* [Problem requirements]:
Any picture in the data below gets skipped; print all the rest exactly.

* [Data records]:

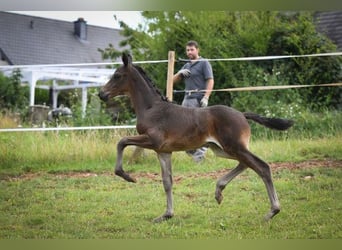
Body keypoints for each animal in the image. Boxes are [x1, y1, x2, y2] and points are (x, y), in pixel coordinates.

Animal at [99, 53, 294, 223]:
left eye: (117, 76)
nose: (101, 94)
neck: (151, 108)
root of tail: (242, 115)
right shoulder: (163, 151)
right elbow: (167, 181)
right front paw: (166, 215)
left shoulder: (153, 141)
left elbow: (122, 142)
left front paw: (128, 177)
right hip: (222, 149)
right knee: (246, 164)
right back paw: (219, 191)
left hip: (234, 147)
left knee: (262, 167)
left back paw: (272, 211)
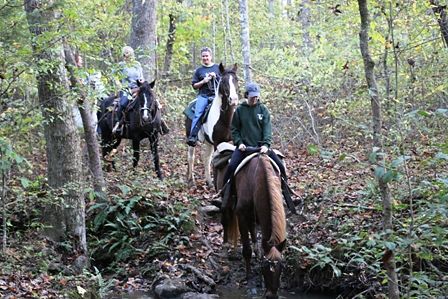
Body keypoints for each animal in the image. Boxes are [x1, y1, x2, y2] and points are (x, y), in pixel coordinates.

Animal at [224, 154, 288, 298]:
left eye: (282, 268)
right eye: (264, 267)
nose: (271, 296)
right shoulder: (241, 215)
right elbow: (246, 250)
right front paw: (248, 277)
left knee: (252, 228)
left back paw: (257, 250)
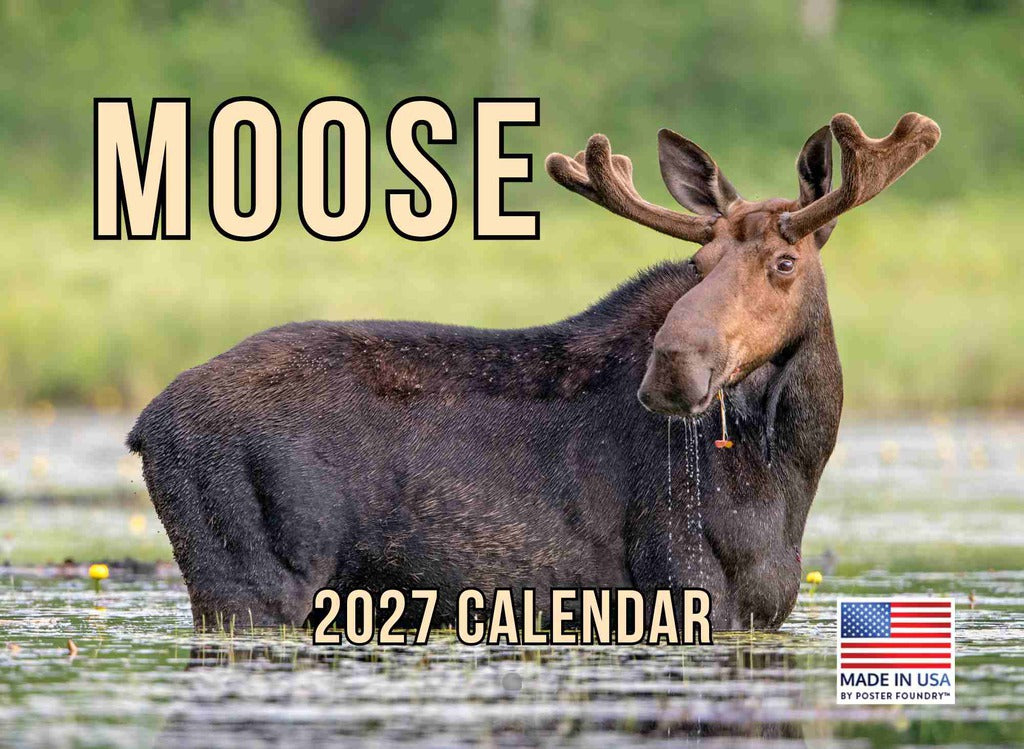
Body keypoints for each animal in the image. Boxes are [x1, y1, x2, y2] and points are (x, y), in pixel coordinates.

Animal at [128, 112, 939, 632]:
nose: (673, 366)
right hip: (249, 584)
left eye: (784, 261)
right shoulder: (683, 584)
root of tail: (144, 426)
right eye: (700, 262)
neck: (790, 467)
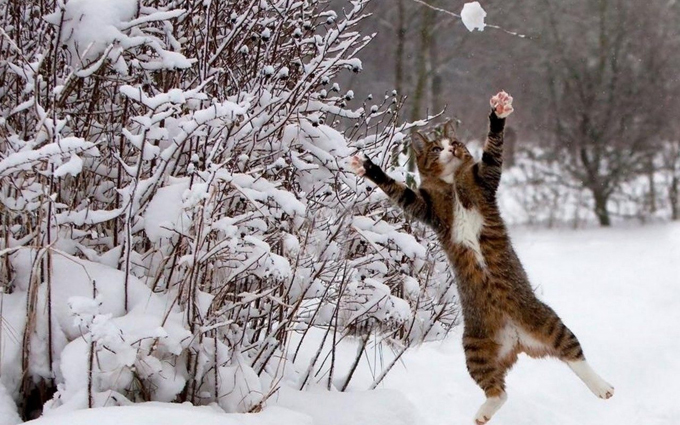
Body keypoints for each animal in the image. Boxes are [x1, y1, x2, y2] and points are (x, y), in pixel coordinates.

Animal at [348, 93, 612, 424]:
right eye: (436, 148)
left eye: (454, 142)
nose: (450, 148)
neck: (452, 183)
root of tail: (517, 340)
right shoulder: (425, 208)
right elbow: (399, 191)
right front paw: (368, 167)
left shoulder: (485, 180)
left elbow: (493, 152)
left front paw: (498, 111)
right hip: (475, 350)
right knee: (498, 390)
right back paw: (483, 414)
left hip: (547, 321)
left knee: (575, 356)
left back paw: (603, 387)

* [Answer to the problem]:
Body keypoints for each animal in the image. Boxes are [x1, y1, x2, y2] and points are (x, y), in pixel coordinates.

Animal at [99, 53, 294, 223]:
left eye: (117, 76)
nose: (101, 94)
neck: (151, 108)
root of tail: (242, 115)
right shoulder: (163, 151)
right elbow: (167, 181)
right front paw: (166, 215)
left shoulder: (153, 141)
left elbow: (122, 142)
left front paw: (128, 177)
right hip: (222, 149)
right knee: (246, 164)
right back paw: (219, 191)
left hip: (234, 147)
left knee: (262, 167)
left back paw: (272, 211)
Body keypoints for each animal in the image. Boxes are [x1, y1, x2, y2] and points are (x, y), in pixel coordinates.

Animal at [224, 154, 288, 298]:
left eye: (282, 268)
right eye: (264, 267)
nose: (271, 296)
right shoulder: (241, 215)
right elbow: (246, 250)
right front paw: (248, 277)
left knee: (252, 228)
left back paw: (257, 250)
Body keypoints for each animal in the image. Boxes are [x1, y1, x2, y2] and points are (x, y), in pixel coordinates.

Animal at [128, 112, 939, 632]:
nose: (673, 366)
right hip: (249, 584)
left eye: (784, 261)
right shoulder: (683, 584)
root of tail: (144, 426)
right eye: (700, 262)
neck: (790, 467)
Body keypoints for each animal in the image. Boxes are [x1, y1, x2, y2] and points are (x, y), in pixel coordinates.

Animal at [348, 93, 612, 424]:
right eye: (436, 148)
left eye: (454, 142)
nose: (450, 148)
neck: (452, 183)
root of tail: (517, 340)
right shoulder: (425, 208)
right elbow: (399, 191)
right front paw: (368, 167)
left shoulder: (485, 180)
left elbow: (493, 152)
left front paw: (498, 111)
right hip: (475, 350)
right knee: (498, 390)
right back paw: (483, 414)
left hip: (547, 321)
left knee: (575, 356)
left back paw: (603, 387)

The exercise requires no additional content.